La critica tedesca ha rilevato alcune imprecisioni stilistiche e confusioni compositive. Il libro apre su un non meglio identificato nipote che sembra una figura centrale (forse è sua la prospettiva dell’intero romanzo) ma di cui si perdono presto le tracce. Ancora, aggiungo io, l’assenza di nomi attribuiti ai personaggi ha complicato enormemente la distinzione delle parentele, ad esempio delle due sorelle del contrabbandiere che vengono sempre indicate come “la sorella”. E infine, per l’edizione italiana, vi è un rischio di incomprensione quando si parla di prima e seconda guerra, che ora come ora risulta immediato interpretare come prima guerra del Golfo e invasione americana del 2003, mentre in realtà, essendo l’originale tedesco del 2001, sono la guerra con l’Iran e la prima guerra del Golfo.

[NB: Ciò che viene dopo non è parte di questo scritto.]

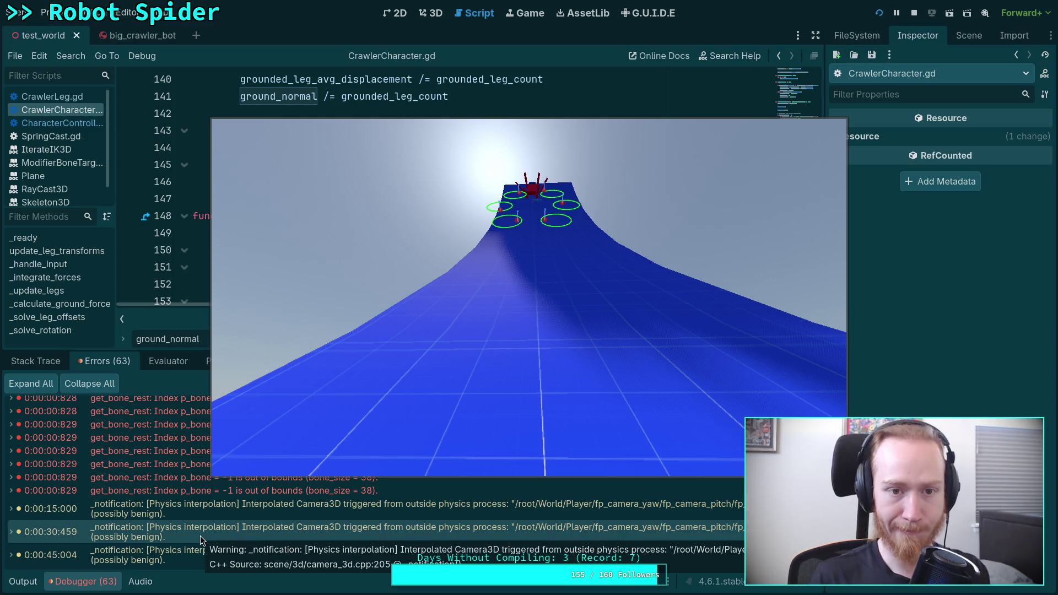
left_click(915, 17)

Nonostante questi dettagli, tuttavia, “Terra di confine” è un ottimo romanzo d’esordio. Insignito del premio letterario “aspekte”, l’autore, per il quale la critica tedesca ha scomodato nomi come Kafka, Sartre e Buzzati, mantiene viva la tensione fino all’ultima riga.
246 pagine nell’edizione italiana non sono tantissime ma nemmeno poche. Per entrare nella scrittura di un autore ci vuole un po’ ma è anche vero che se è nelle tue corde poi fai fatica ad uscirne. Raccogliere la sfida di una scena di tortura (per tradurre la quale mi ci è voluta un’adeguata preparazione), di una scena d’amore, di dettagliate descrizioni di campi minati, di scarsissimi dialoghi e pagine e pagine di paesaggi e umori e pensieri è stato talmente appagante che alla fine del libro ho rimpianto il lavoro concluso.
Per questo libro (è solo il terzo per me) sono anche riuscita a collaborare ottimamente con la redazione della casa editrice nella revisione finale delle bozze, e condividere con i primi lettori e critici del lavoro italiano dubbi e soluzioni è stato un vero privilegio.